The UK general election next year is set to be a control test for one of the big questions that troubles political leaders and analysts — does Rupert still matter?
Or, to put it in the Estuary-speak preferred by News Corp’s British media: will it be The Sun wot wins it?
Right now across Britain media reporters are head down, peering into the dregs of their workplace cuppa, trying to read the tea leaves to work out just what, if anything, Rupert is up to. Will he be backing dishy-Rishi Sunak from the Tories or (gasp) could it be Labour’s Keir “Sir Softie” Starmer?
Neither of the leaders is leaving it to chance.
Within months of becoming PM, Sunak sat down for a pre-Christmas catch-up dinner with Rupert and his senior managers, according to transparency reports the UK government is required to release.
The transparency reports were expanded in the wake of the hacking scandal which, among many other shady practices, revealed the depths of the connections between the Murdochs and the Conservative Party, including the eyebrow-raising report that Rupert was often smuggled through the back door of 10 Downing Street to avoid media outside.
In Australia, any knowledge about prime ministerial meetings with the Murdochs depends on third-party sleuthing, with access to Anthony Albanese’s diary caught up in contested freedom-of-information requests, prompting press gallery elder Michelle Grattan to ask last week: “Why should we have leaders’ diaries? Among other reasons, because they show who has access to a government’s top decision-maker.”
Last December’s Murdoch-Sunak gabfest wasn’t the first meeting between the two rich-listers. As Boris Johnson’s chancellor of the exchequer, Sunak met regularly with Murdoch, part of the Johnson cabinet’s intense outreach to media oligarchs.
The Murdochs’ UK media — like the other conservative mastheads the Daily Mail and The Telegraph — is heavily invested in the British remake of Australia’s 2013 federal election campaign: stop the boats, axe the tax, tough on crime. In the UK case, the “boats” are those small vessels ferrying so-called “irregular migration” across the channel into a post-Brexit Britain.
The “tax” is the clean air levies (known Ultra-Low Emission Zones or “ULEZ”) being imposed on high-emission vehicles in most British cities. Although initiated by Johnson when he was mayor of London, “thoughtful Sunak” should, Sun columnist Tony Parsons said this week, “take on the eco-mob”.
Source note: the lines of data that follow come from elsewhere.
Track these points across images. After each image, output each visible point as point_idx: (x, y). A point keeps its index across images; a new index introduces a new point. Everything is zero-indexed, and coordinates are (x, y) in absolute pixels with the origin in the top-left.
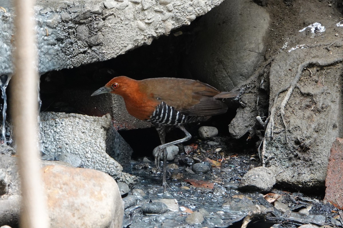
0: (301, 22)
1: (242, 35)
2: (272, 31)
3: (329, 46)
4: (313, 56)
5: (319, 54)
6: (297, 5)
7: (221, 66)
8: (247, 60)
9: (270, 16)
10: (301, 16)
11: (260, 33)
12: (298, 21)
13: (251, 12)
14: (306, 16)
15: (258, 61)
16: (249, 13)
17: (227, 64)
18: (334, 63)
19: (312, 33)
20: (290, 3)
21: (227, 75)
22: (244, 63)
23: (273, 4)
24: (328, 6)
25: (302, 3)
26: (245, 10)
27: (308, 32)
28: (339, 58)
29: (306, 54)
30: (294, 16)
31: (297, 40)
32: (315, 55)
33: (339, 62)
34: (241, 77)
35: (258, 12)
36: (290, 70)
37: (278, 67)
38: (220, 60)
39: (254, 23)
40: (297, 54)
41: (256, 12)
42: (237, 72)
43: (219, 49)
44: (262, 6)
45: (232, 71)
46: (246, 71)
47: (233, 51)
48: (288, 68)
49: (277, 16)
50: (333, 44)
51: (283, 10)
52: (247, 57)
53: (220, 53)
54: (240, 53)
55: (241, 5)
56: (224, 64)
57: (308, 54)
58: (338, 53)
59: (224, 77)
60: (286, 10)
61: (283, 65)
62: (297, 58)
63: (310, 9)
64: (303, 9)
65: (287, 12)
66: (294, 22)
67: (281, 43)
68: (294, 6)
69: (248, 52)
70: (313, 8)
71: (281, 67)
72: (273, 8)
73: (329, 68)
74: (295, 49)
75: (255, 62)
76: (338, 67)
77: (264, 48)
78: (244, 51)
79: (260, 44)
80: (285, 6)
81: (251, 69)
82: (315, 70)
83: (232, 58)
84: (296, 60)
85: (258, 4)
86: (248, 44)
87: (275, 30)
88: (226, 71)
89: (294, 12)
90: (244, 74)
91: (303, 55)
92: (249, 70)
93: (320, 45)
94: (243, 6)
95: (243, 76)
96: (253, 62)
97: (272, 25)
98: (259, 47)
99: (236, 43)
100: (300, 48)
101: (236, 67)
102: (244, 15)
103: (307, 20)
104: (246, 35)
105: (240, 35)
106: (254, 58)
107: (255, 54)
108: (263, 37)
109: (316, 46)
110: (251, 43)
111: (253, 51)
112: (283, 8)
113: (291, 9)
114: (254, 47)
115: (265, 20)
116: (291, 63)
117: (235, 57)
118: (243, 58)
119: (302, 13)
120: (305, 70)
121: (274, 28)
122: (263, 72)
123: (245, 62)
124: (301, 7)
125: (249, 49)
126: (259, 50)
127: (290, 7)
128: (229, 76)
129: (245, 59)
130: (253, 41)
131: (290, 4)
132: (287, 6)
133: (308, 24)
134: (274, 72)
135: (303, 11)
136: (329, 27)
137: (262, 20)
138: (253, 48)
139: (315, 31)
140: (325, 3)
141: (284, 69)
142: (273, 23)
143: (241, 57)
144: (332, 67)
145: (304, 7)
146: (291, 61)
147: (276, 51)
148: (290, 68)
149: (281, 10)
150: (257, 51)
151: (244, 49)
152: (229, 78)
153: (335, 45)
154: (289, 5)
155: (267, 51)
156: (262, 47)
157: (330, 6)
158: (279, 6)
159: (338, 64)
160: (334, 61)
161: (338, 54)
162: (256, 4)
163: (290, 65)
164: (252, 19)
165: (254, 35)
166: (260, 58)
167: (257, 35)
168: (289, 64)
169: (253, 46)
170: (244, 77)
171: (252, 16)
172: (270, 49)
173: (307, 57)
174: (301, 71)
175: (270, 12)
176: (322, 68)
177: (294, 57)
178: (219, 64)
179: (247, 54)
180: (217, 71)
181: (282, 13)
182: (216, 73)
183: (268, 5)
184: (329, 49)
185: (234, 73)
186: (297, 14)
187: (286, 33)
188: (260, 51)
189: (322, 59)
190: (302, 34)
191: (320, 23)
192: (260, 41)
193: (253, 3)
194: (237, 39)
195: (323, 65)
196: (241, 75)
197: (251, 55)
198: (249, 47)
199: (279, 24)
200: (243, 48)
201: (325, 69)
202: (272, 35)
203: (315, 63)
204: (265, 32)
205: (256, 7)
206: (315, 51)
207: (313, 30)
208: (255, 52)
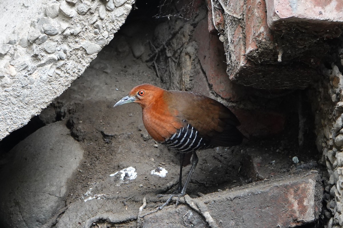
0: (116, 164)
1: (44, 176)
2: (81, 172)
3: (125, 200)
4: (107, 209)
5: (114, 208)
6: (117, 144)
7: (18, 208)
8: (45, 205)
9: (84, 154)
10: (118, 157)
11: (66, 174)
12: (113, 163)
13: (64, 147)
14: (124, 157)
15: (58, 207)
16: (61, 148)
17: (23, 207)
18: (127, 221)
19: (121, 179)
20: (110, 140)
21: (22, 219)
22: (42, 208)
23: (91, 140)
24: (153, 147)
25: (123, 142)
26: (58, 144)
27: (117, 178)
28: (132, 216)
29: (100, 206)
30: (111, 156)
31: (103, 186)
32: (109, 209)
33: (132, 220)
34: (37, 223)
35: (71, 148)
36: (79, 223)
37: (68, 219)
38: (17, 201)
39: (63, 161)
40: (90, 205)
41: (69, 148)
42: (33, 217)
43: (18, 189)
44: (78, 141)
45: (28, 216)
46: (43, 217)
47: (32, 193)
48: (78, 221)
49: (92, 154)
50: (131, 197)
51: (101, 147)
52: (46, 201)
53: (18, 194)
54: (38, 195)
55: (56, 138)
56: (20, 206)
57: (103, 207)
58: (133, 209)
59: (19, 221)
60: (105, 147)
61: (73, 217)
62: (90, 211)
63: (130, 149)
64: (122, 149)
65: (104, 151)
66: (108, 164)
67: (86, 188)
68: (113, 144)
69: (47, 195)
70: (134, 149)
71: (71, 219)
72: (90, 144)
73: (121, 225)
74: (92, 199)
75: (54, 208)
76: (131, 226)
77: (66, 192)
78: (43, 193)
79: (62, 188)
80: (104, 144)
81: (49, 215)
82: (105, 227)
83: (29, 201)
84: (88, 213)
85: (75, 139)
86: (49, 186)
87: (84, 172)
88: (22, 215)
89: (112, 152)
90: (41, 221)
91: (97, 208)
92: (47, 216)
93: (118, 198)
94: (57, 139)
95: (40, 222)
96: (52, 207)
97: (83, 165)
98: (60, 191)
99: (36, 183)
100: (96, 198)
101: (32, 211)
102: (55, 150)
103: (122, 163)
104: (48, 175)
105: (41, 175)
106: (53, 203)
107: (56, 199)
108: (68, 179)
109: (114, 198)
110: (52, 185)
111: (52, 195)
112: (101, 146)
113: (110, 147)
114: (55, 191)
115: (75, 159)
116: (82, 215)
117: (32, 201)
118: (41, 202)
119: (119, 153)
120: (94, 225)
121: (84, 168)
122: (56, 221)
123: (42, 206)
124: (120, 147)
125: (48, 192)
126: (60, 194)
127: (109, 145)
128: (25, 221)
129: (43, 203)
130: (55, 184)
131: (109, 142)
132: (106, 143)
133: (122, 168)
134: (62, 224)
135: (121, 152)
136: (142, 173)
137: (72, 159)
138: (53, 191)
139: (124, 177)
140: (151, 143)
141: (74, 221)
142: (85, 162)
143: (39, 201)
144: (124, 225)
145: (124, 147)
146: (82, 214)
147: (78, 196)
148: (80, 222)
149: (99, 147)
150: (58, 195)
151: (43, 192)
152: (24, 223)
153: (133, 199)
154: (107, 143)
155: (69, 195)
156: (64, 191)
157: (157, 147)
158: (97, 143)
159: (131, 223)
160: (127, 218)
161: (133, 211)
162: (72, 138)
163: (81, 218)
164: (62, 156)
165: (58, 176)
166: (61, 204)
167: (61, 176)
168: (80, 216)
169: (54, 189)
170: (41, 224)
171: (63, 153)
172: (73, 193)
173: (100, 210)
174: (89, 226)
175: (85, 149)
176: (113, 225)
177: (86, 209)
178: (16, 206)
179: (46, 198)
180: (12, 214)
181: (99, 152)
182: (11, 216)
183: (85, 140)
184: (126, 203)
185: (30, 218)
186: (114, 154)
187: (95, 176)
188: (62, 196)
189: (116, 214)
190: (110, 180)
191: (135, 167)
192: (63, 184)
193: (71, 136)
194: (37, 179)
195: (114, 222)
196: (38, 221)
197: (50, 199)
198: (49, 190)
199: (91, 165)
200: (42, 190)
201: (116, 226)
202: (79, 178)
203: (105, 219)
204: (71, 173)
205: (71, 141)
206: (111, 203)
207: (123, 176)
208: (56, 196)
It’s a common man, saviour-of-the-British-motorist moment for Britain’s richest-ever prime minister, although choosing to kick off the campaign while sitting in Margaret Thatcher’s old Rover seemed like targeting a fairly boutique voting market.
It’s the old tabloid favourite, crime, that’s bringing the political and media wings of the Conservative Party together with Starmer in their sights. Once a human rights lawyer, Starmer became director of public prosecutions from 2008 to 2013. For a wannabe Labour prime minister, it’s the reverse Goldilocks position, attracting criticism from both the right (too soft) and the left (too hard).
But what made the position just right for an ambitious man was the access it gave to Britain’s often rabid anti-crime media. According to the investigative journalism website Declassified UK, Starmer took the opportunity to build bridges with the Murdoch media, turning up to Murdoch’s traditional summer party in 2009 and lunching with his editors, including Rebekah Brooks.
Then, in 2011, the hacking scandal erupted. Starmer broke off relations as his office oversaw the prosecution of the journalists and editors involved, including Brooks, although she was later found not guilty. Now, she’s back in the chair as head of the Murdochs’ UK operations and is rumoured to be in line to become News Corp’s CEO when Robert Thomson steps down.
But with the chutzpah needed to be prime minister (or a media mogul for that matter), suddenly Rupert and Starmer are back tête-à-têteing over champagne at the 92-year-old’s summer party this year, while Labour has been privileging the mogul’s media with pre-release policy drops.
Does it matter? Back when The Sun claimed credit for the Tories’ 1992 election win, it was the largest paper in the UK, with an audited circulation of about 3.5 million. When it pivoted to Tony Blair’s New Labour five years later, its circulation was near 4 million. The company stopped publicly reporting its figures in 2020, but it’s now thought to be about a fifth of what it was then, lagging behind its tabloid competitors like the Daily Mail and (free) Evening Standard.
Like most tabloids, it’s been unable to pivot to a digital subscription model, and although The Sun claims to have “reached 159 million global monthly unique users in June 2023”, its digital content suggests this audience is focussing on celebrity gossip and English football.
Odds are The Sun is unlikely to make much of a difference. But neither Sunak nor Starmer seems inclined to risk taking that bet.